Storr’s empathy doesn’t mean he buys into bad ideas. What he shows, very effectively, is how people can slide into self-validating loops where coincidence becomes proof and doubt is treated as an enemy. A therapist calmly explaining how Satanic cults eat babies sounds absurd from the outside, but Storr lets us see how, from her point of view, every new anecdote becomes another “confirmation”. Likewise, the voice-hearer who detunes a radio to receive “spy messages” is a chillingly familiar example of pattern-finding gone wild. When he demonstrates this for Storr and a random broadcast appears to line up perfectly with his fears, you can feel how convincing that would be from the inside.
It reminded me very sharply of the hours I used to spend listening to ghost-hunting recordings, straining to hear voices of the dead in the fuzz. When you’re desperate for validation, you will find it – even when it isn’t really there.
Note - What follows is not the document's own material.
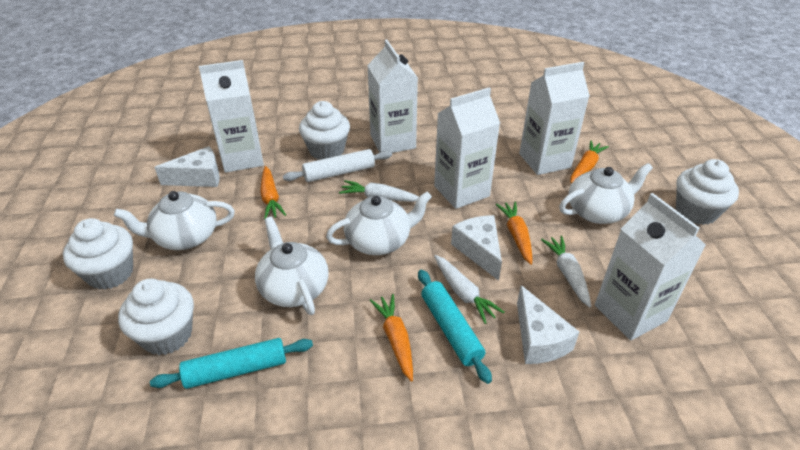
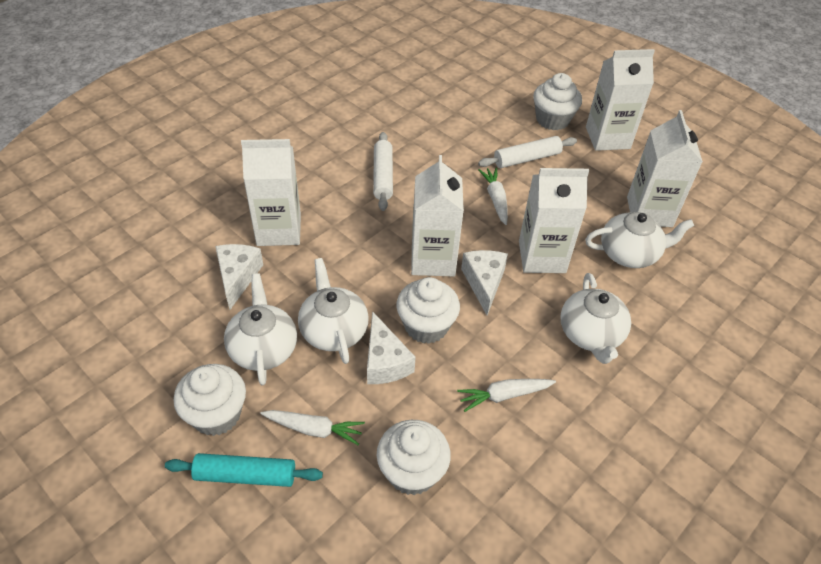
orange carrot: [260,166,286,219] [370,294,413,382] [495,202,532,265] [570,140,609,183] = 4 -> none = 0
turquoise rolling pin: [150,338,313,389] [418,270,492,384] = 2 -> [165,453,323,487] = 1
white rolling pin: [283,149,392,182] = 1 -> [373,132,393,211] [478,136,577,168] = 2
One of the strengths of The Heretics is that it doesn’t pretend this vulnerability to bias only applies to believers. Storr talks to neuroscientists and psychologists about how everyone – including sceptics – is prone to confirmation bias, motivated reasoning and narrative loyalty. People arrive at their scepticism through different routes, and that shapes how they engage with others. Someone who has never believed in ghosts is less likely to be patient with ghost believers than someone who has been there, for example. The book doesn’t let sceptics off the hook for arrogance or poor communication, either. The “Ghosts don’t exist, move on” approach might feel satisfying, but it rarely changes minds.
Toward the end of the book, Storr reflects on the need for humility – the idea that however right we feel, we might still be wrong, and that we are all, in some sense, creatures of illusion made out of stories. That line has stayed with me more than almost anything else in the book, because it captures what I’ve learned in my own shift from believer to sceptic: that certainty is seductive, and letting go of it hurts, but it’s also where genuine honesty lives.
There is a section that will likely make fans of James Randi uncomfortable; Storr digs into some of Randi’s less appealing comments and contradictions. I think it’s important to say that one person’s flaws don’t invalidate an entire movement, but they do remind us that no one – however clever or principled – is immune to bias.
I loved The Heretics. I’d recommend it to anyone interested in why people believe weird things, but also to sceptics who are curious about how they themselves might be perceived. Read it, and read it again. Take notes. Follow up the studies and stories. And maybe sit with the possibility that, as right as you might feel, you could still be wrong about something important – and that this doesn’t make you weak. It just makes you human.